Gullikson has heard all the critics' charges that irrigation in this area will build up salts and ruin the land. Yet his own irrigated land hasn't suffered after 16 years of irrigation, he says -- still producing 150 bushels of corn and six tons of alfalfa per acre.

"I want the whole state to prosper because of a stable water supply for the towns and irrigation for the farms," says Gullikson. "The whole area suffers when drought hits, but, with irrigation, this valley could supply grain for feeding cattle in all the surrounding districts instead of trucking in feed in dry years from hundreds of miles away at tremendous cost or selling off our cattle at a loss."

"It should be a criminal act to fight water development in these semi-arid parts of the country, where we have periodic droughts," he says.

Neighboring rancher Sieh doesn't agree.

Mr. Sieh originally supported the Oahe project. But after years of studying local conditions, he decided irrigating cropland here would do more harm than good.

"For irrigation to be successful," he says, "about 25 percent of the water has to pass through the soil -- or the soil salts up and becomes waterlogged and useless." He's seen that happen in other areas.

"This is a very successful dryland area," he says, "and these people have learned how to raise crops dryland [without irrigation], which is important at a time when the country's both trying to cut budgets and save energy."

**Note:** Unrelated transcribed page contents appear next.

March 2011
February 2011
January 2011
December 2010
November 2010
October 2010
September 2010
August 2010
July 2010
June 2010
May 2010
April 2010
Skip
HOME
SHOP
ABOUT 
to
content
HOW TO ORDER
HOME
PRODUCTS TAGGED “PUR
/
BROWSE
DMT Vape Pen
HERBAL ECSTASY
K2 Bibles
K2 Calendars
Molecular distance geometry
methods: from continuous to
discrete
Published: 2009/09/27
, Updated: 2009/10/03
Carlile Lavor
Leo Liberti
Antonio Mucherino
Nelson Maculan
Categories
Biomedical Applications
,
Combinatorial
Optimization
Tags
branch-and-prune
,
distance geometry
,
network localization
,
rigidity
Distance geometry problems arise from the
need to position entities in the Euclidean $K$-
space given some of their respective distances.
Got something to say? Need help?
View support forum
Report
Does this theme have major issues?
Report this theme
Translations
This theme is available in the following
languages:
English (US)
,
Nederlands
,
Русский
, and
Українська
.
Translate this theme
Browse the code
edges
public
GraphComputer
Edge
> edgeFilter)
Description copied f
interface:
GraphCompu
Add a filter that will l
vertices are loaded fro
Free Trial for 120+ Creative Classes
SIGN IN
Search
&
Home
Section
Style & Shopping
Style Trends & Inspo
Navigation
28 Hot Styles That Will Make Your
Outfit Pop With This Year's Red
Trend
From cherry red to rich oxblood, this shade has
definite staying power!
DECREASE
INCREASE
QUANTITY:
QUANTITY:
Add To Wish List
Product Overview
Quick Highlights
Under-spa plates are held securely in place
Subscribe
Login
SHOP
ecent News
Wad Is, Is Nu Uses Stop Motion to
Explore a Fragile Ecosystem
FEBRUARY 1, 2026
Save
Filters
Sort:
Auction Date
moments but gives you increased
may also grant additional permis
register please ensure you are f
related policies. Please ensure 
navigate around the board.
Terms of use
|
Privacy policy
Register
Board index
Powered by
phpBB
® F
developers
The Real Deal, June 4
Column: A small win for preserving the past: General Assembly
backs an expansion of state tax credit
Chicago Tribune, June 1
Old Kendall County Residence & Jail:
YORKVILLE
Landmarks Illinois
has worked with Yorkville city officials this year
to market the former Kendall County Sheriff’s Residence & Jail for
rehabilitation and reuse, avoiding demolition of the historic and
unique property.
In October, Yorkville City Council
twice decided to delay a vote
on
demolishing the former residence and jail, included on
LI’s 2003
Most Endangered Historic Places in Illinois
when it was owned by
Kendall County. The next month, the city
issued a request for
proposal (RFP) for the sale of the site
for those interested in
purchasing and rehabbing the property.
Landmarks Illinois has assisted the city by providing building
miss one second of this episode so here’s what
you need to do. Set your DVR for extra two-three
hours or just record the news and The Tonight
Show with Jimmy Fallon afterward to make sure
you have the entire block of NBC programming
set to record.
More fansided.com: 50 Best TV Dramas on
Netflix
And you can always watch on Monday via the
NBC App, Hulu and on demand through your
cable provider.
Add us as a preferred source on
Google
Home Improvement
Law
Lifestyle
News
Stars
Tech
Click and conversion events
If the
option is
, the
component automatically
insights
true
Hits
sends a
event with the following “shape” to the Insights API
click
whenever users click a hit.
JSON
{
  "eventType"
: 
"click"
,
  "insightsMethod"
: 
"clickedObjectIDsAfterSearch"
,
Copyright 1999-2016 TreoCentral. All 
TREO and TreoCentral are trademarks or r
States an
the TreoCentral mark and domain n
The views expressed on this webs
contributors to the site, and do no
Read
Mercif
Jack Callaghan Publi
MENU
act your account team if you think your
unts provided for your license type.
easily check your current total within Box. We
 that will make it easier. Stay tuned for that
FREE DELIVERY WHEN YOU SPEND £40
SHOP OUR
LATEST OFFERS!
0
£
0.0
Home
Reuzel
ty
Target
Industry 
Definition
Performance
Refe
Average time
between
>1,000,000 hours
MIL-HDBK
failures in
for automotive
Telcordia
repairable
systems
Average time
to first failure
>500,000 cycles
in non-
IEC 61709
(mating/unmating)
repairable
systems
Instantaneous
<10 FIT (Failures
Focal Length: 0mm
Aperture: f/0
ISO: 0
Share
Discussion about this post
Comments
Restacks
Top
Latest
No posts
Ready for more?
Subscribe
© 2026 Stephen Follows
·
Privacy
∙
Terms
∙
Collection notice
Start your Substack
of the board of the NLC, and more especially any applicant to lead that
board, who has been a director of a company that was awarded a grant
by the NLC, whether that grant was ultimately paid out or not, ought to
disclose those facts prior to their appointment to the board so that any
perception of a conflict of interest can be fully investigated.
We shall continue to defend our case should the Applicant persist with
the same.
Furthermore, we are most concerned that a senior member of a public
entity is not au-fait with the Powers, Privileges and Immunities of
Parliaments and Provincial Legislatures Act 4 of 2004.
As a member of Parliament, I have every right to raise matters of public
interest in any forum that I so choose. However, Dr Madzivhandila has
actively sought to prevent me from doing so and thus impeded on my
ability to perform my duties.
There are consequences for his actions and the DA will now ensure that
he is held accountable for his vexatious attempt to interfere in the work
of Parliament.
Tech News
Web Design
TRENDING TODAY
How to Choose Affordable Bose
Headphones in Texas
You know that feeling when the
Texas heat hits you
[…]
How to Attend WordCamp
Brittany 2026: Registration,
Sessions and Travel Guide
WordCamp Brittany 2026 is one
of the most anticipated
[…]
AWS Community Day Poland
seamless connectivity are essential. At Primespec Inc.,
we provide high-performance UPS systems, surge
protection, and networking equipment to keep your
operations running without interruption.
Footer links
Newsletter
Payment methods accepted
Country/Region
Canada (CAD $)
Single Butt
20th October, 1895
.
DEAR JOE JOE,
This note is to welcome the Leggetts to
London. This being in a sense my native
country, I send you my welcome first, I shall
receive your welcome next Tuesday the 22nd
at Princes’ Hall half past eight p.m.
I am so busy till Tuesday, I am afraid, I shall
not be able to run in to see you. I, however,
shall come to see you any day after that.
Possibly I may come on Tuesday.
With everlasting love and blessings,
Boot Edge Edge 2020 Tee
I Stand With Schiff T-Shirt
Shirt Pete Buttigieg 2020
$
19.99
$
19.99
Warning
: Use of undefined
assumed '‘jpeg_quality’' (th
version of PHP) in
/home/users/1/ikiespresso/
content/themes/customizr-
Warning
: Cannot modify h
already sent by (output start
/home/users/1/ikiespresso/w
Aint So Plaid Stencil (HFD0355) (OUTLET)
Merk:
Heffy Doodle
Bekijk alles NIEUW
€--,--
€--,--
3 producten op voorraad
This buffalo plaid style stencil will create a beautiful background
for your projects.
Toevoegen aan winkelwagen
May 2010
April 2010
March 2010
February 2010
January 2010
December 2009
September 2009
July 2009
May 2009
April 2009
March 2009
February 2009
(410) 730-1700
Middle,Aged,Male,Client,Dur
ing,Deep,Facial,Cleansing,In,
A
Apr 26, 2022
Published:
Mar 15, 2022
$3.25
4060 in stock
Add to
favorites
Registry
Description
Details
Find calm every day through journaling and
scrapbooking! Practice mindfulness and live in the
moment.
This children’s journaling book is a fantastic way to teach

To make his point, Sieh won election to the local board in charge of water policy. At that point, he says, he ran into "the kind of insensitivity you get when you have government planners working behind practically closed doors with congressmen who have no understanding of the project except that it means bringing hundreds of millions of dollars into their districts."

Cattleman Clarence Erickson, whose parents were both born here in sod houses, puts it more simply: "It just looked like a boondoggle."

Farmers opposing the Oahe project say President Reagan could save $913 million by cancelling it. In return, they want a $70 million project to provide pure drinking water for pipeline for communities here.

But just in case the government insists on spending money, the State of South Dakota has drawn up a wish list of 33 water projects that together would add up to the full $1 billion cost of the Oahe project.